Despite significant losses, the hotel sector is starting to recover, thanks to recent arrivals such as the luxurious W Rome (May prices from 720 euros) and the kitsch-cool Mama Shelter Roma (May prices from 289 euros), with its rooftop bar, co-working space and plant-draped restaurant. For particularly fat wallets, the Maalot Roma (prices in May from 423 euros) is a quiet townhouse that mixes contemporary artwork and period furnishings (tufted sofas, oriental carpets) that has earned critical acclaim for the plush Don Pasquale restaurant. While you wait for your table, sit at the intimate two-seat bar and enjoy the excellent signature cocktail, Almost a Classic Drink (14 euros), which lights up a traditional Vieux Carré with a dose of grappa.
For slimmer wallets and more Scandinavian tastes, the new 55-room Camplus Hotel Roma Centro (prices in May from $123) is an oasis of clean lines and muted colors near the city’s main train station, Termini.

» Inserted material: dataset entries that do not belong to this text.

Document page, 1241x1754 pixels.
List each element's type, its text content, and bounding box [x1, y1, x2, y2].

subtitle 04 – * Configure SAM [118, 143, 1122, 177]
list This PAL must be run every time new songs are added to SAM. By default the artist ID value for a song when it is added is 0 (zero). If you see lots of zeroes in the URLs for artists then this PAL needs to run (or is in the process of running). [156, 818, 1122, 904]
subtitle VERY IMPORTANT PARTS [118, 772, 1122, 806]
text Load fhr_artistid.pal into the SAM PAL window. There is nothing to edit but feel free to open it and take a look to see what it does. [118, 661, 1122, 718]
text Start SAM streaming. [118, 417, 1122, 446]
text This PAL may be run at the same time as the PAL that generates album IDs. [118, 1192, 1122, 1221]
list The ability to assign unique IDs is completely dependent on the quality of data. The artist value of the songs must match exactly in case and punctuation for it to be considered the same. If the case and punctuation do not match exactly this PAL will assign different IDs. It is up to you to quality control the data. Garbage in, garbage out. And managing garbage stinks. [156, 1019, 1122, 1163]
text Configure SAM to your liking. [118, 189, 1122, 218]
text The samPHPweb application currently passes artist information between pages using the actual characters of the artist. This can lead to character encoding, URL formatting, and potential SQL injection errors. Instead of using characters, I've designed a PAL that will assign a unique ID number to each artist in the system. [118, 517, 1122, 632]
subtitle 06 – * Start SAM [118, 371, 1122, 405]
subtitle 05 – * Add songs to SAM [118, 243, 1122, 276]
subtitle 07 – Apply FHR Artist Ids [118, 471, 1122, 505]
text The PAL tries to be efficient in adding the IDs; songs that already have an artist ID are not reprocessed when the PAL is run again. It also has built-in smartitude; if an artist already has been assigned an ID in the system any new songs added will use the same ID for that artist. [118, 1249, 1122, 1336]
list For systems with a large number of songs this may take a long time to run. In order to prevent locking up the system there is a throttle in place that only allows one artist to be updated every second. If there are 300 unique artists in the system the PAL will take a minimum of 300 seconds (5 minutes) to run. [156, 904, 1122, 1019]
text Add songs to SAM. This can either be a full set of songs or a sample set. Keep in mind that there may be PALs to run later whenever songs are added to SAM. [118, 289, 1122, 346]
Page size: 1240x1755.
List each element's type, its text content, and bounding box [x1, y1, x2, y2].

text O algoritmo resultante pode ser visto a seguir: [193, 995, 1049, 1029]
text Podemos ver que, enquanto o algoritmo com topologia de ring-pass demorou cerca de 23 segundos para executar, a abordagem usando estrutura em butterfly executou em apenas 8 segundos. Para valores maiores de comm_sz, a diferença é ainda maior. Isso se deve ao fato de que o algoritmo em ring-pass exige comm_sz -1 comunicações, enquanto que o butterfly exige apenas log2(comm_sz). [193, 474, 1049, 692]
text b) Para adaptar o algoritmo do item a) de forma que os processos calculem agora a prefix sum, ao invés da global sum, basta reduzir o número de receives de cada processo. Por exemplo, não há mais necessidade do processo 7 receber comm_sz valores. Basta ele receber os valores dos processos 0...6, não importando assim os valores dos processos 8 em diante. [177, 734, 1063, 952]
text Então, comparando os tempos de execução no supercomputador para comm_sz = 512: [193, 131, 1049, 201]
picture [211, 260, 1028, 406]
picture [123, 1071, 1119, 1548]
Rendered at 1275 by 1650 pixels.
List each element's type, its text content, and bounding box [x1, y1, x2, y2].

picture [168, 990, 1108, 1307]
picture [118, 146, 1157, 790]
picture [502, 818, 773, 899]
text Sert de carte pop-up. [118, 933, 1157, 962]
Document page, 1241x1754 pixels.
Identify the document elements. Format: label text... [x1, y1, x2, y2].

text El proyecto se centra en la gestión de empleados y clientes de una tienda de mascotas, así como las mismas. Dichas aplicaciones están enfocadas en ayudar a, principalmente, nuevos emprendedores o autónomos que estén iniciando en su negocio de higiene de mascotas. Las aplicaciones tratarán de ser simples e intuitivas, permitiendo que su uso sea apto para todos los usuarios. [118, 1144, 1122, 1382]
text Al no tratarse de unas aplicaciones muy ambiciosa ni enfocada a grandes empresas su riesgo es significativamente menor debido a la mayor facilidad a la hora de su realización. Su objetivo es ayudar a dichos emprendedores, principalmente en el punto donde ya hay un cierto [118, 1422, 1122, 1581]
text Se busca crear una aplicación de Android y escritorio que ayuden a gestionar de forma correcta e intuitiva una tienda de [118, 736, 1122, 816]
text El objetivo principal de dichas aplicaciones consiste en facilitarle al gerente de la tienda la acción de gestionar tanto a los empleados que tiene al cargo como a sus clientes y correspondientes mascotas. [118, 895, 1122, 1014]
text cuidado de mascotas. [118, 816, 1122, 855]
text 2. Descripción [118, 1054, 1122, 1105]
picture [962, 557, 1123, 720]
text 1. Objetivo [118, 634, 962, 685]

Pizzalabs, Patti Smith and other summer events
Looking ahead, Rome will host a myriad of summer festivals, some of which are returning after a pandemic hiatus. At the end of May, some 60 master pizza chefs knead, toss and bake their way into the hearts (and stomachs) of visitors to the free La Città della Pizza. The festival celebrates Italy’s most famous food in its many variations – Neapolitan, Roman, folded, baked – as well as bread and olive oil, and a free “pizza school” will provide further indoctrination into the art of pie. You can then wash it all down in mid-June with some of the 2,500 Italian and international wines at Vinoforum, the city’s large annual wine and spirits gala (20 euros entry).
Musically, the citywide, multi-week concert series known as Rock in Roma (most shows 20 to 40 euros) returns in June after a two-year hiatus. The series will be held this year at major venues around the city – most notably the old Circus Maximus – and will feature Italian and international artists such as Patti Smith, Massive Attack, Herbie Hancock, Suicidal Tendencies and Maneskin.
Important information about the coronavirus
The Italian government has lifted the country’s state of emergency and recently abolished many of the former regulations, although proof of vaccination or recovery from Covid-19 is still required to enter Italy from abroad. Within Italy, such proof is no longer required to enter almost all venues, and masks are no longer required in the vast majority of interior spaces. The notable exceptions are public transportation and closed-off entertainment venues — including movie theaters, playhouses and concert halls — which require FFP2-type masks (similar to N95 and KN95 models). Current health guidelines can be found on Italia’s official tourism website.